Woods has been hitting lots of drivers and trying to be precise with his irons to prepare for Olympic's small targets. And while he hasn't been that accurate, he did win the BellSouth Classic in Atlanta three weeks ago after working with Harmon there. He won with his short game, all the while preparing for Olympic and looking back at the Masters.

"I wish my win (at the BellSouth) was three weeks before," Woods said after the Atlanta tournament. The Masters was three weeks before.

Then at the Byron Nelson Classic two weeks ago, Woods said his goals for the rest of this year were "very simple. I would like my game to peak three more times. That's about it."

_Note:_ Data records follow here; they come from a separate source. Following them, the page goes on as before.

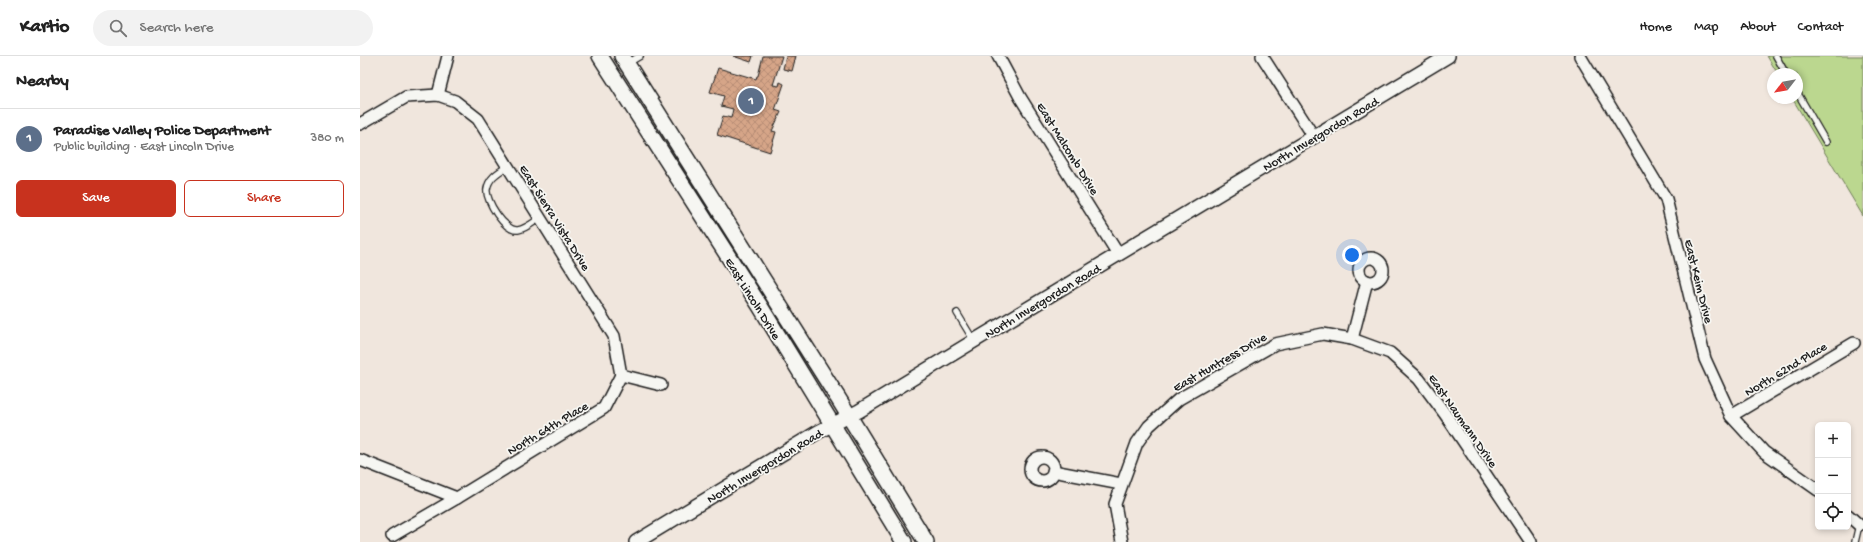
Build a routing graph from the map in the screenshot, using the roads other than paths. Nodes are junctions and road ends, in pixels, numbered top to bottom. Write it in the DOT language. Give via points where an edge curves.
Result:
graph roads {
  1 [pos="448,56"];
  2 [pos="600,56"];
  3 [pos="998,56"];
  4 [pos="1262,56"];
  5 [pos="1448,56"];
  6 [pos="1580,56"];
  7 [pos="1776,56"];
  8 [pos="630,58"];
  9 [pos="1783,68"];
  10 [pos="612,74"];
  11 [pos="438,95"];
  12 [pos="1803,102"];
  13 [pos="360,124"];
  14 [pos="1314,137"];
  15 [pos="1826,142"];
  16 [pos="508,166"];
  17 [pos="540,218"];
  18 [pos="748,254"];
  19 [pos="1118,254"];
  20 [pos="733,264"];
  21 [pos="1367,281"];
  22 [pos="957,313"];
  23 [pos="1352,339"];
  24 [pos="974,341"];
  25 [pos="1854,343"];
  26 [pos="621,375"];
  27 [pos="661,385"];
  28 [pos="849,416"];
  29 [pos="1731,416"];
  30 [pos="833,424"];
  31 [pos="360,460"];
  32 [pos="1053,471"];
  33 [pos="1121,484"];
  34 [pos="1815,488"];
  35 [pos="457,498"];
  36 [pos="1851,518"];
  37 [pos="1858,525"];
  38 [pos="392,536"];
  39 [pos="636,542"];
  40 [pos="904,542"];
  41 [pos="926,542"];
  42 [pos="1122,542"];
  43 [pos="1531,542"];
  44 [pos="1855,542"];
  1 -- 11 [label="street"];
  2 -- 10 [label="main road, East Lincoln Drive"];
  3 -- 19 [label="street, East Malcomb Drive" via="1011,82"];
  4 -- 14 [label="street"];
  5 -- 14 [label="street, North Invergordon Road"];
  6 -- 29 [label="street, East Keim Drive" via="1666,199 1705,359"];
  7 -- 9 [label="lane"];
  8 -- 10 [label="main road"];
  8 -- 18 [label="main road, East Lincoln Drive"];
  10 -- 20 [label="main road, East Lincoln Drive"];
  11 -- 13 [label="street" via="406,97"];
  11 -- 16 [label="street, East Sierra Vista Drive" via="455,101 478,119"];
  12 -- 15 [label="lane"];
  14 -- 19 [label="street, North Invergordon Road"];
  16 -- 17 [label="street, East Sierra Vista Drive"];
  16 -- 17 [label="lane" via="490,180 486,194 502,222 518,230"];
  17 -- 26 [label="street, East Sierra Vista Drive" via="614,336"];
  18 -- 20 [label="main road"];
  18 -- 28 [label="main road, East Lincoln Drive"];
  19 -- 24 [label="street, North Invergordon Road"];
  20 -- 30 [label="main road, East Lincoln Drive"];
  21 -- 23 [label="street"];
  22 -- 24 [label="lane"];
  23 -- 33 [label="street, East Huntress Drive" via="1323,334 1275,344 1179,399 1149,426 1137,443"];
  23 -- 43 [label="street, East Naumann Drive" via="1390,352 1419,380"];
  24 -- 28 [label="street, North Invergordon Road"];
  25 -- 29 [label="street, North 62nd Place"];
  26 -- 27 [label="street"];
  26 -- 35 [label="street, North 64th Place" via="604,408"];
  28 -- 30 [label="street, North Invergordon Road"];
  28 -- 41 [label="main road, East Lincoln Drive"];
  29 -- 34 [label="street, East Keim Drive" via="1764,452"];
  30 -- 39 [label="street, North Invergordon Road"];
  30 -- 40 [label="main road, East Lincoln Drive"];
  31 -- 35 [label="street"];
  32 -- 33 [label="street"];
  33 -- 42 [label="street, East Huntress Drive" via="1115,504"];
  35 -- 38 [label="street, North 64th Place"];
  36 -- 37 [label="street"];
  37 -- 44 [label="lane"];
}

Those times are at the U.S. Open, the British Open in July and the PGA Championship in August. Other events are incidental by comparison.

"Tiger is astonished at Jack Nicklaus's record in the majors," Harmon said. "It's not only his wins but how many times he finished second." Nicklaus won 20 majors, including his two U.S. Amateurs, and finished second or tied for second 18 times.

If Woods wants to be the greatest player ever, then he has to beat Nicklaus's record. It's hard to believe he will, but who knows?

"If you tell Tiger he can't do something, then he gets pumped up," Harmon said. "He's read often enough that he can't win a U.S. Open because he's not accurate enough. But he thinks he can."

The U.S. Open begins June 18th. But it started for Woods the moment he walked off the last green at the Masters. How's that for chutzpah, and for thinking ahead?